# Broke my Koralia 4 powerhead



## Tex Gal (Nov 1, 2007)

I was trying to adjust the angle and broke the red stem that holds it to the magnet. Any ideas on how to replace/repair it?


----------



## jgb77 (Jan 6, 2007)

Tex Gal, I suggest contacting Hydor directly. I had a similar problem a while ago, and after contacting them via email, they sent me the part I needed free of charge. It wouldn't hurt to try anyways.
Here is their contact info:

4147 Northgate Blvd, Suite 6, Sacramento, CA 95834 - USA
Ph. 001 (916)920-5222 - Fax 001 (916)920-5522

and by email
[email protected]
__________________
Hope this helps,
John


----------



## Tex Gal (Nov 1, 2007)

Thanks a ton! I'll try it.
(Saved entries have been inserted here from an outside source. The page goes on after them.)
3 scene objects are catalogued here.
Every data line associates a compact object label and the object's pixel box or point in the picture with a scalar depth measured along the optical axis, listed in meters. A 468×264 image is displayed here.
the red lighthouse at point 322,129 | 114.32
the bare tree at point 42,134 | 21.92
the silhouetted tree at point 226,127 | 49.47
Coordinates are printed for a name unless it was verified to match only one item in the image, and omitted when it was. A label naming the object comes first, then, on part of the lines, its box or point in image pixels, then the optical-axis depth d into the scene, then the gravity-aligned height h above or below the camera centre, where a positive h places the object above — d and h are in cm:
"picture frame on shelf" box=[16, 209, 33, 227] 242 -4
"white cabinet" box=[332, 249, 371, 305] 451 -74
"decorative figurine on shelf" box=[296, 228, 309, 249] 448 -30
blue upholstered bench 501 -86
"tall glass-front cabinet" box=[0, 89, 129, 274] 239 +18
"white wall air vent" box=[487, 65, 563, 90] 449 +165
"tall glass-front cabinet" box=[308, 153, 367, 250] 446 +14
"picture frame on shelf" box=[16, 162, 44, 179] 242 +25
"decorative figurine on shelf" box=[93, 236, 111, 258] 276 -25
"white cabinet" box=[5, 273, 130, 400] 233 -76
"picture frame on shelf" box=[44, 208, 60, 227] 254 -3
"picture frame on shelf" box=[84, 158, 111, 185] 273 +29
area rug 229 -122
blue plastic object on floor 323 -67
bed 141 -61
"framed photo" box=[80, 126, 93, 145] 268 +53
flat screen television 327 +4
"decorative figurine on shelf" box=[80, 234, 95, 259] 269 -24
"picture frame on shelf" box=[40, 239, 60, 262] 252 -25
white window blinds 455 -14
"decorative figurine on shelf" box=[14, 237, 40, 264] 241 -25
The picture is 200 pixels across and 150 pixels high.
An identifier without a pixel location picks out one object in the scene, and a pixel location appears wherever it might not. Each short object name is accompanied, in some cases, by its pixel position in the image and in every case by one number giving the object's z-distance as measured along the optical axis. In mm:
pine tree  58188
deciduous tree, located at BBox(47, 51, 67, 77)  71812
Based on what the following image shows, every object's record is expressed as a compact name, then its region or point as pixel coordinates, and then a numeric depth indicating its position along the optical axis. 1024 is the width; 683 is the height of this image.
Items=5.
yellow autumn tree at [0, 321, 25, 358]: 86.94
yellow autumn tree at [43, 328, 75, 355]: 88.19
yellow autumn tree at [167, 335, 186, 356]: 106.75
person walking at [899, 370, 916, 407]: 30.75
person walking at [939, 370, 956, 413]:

What do I have to loose?


----------



## Tex Gal (Nov 1, 2007)

Called them right up and they are sending me the new parts - no questions asked! Great customer services!!! These are amazing power heads.


----------



## bigstick120 (Mar 8, 2005)

My propeller snapped, guess I should of called before I bought a new one.
I think I saw an add where they are releasing a new design soon. Should be nice as the ones now are pretty awesome as is!


----------



## Tex Gal (Nov 1, 2007)

bigstick120 said:


> My propeller snapped, guess I should of called before I bought a new one.
> I think I saw an add where they are releasing a new design soon. Should be nice as the ones now are pretty awesome as is!


If you google shop Koralia you'll see replacement propellers to purchase for a very few bucks. That's not to say they won't replace it for you free.


----------



## davemonkey (Mar 29, 2008)

This may get off topic...You have a Koralia 4?! I guess your plants absorb alot of the current from it? I got a Koralia 2 for Christmas and I thought it was too much water movement in the 55 gal.


----------



## Tex Gal (Nov 1, 2007)

Ok I have to retract. It's a Koralia 3. It is very powerful!


----------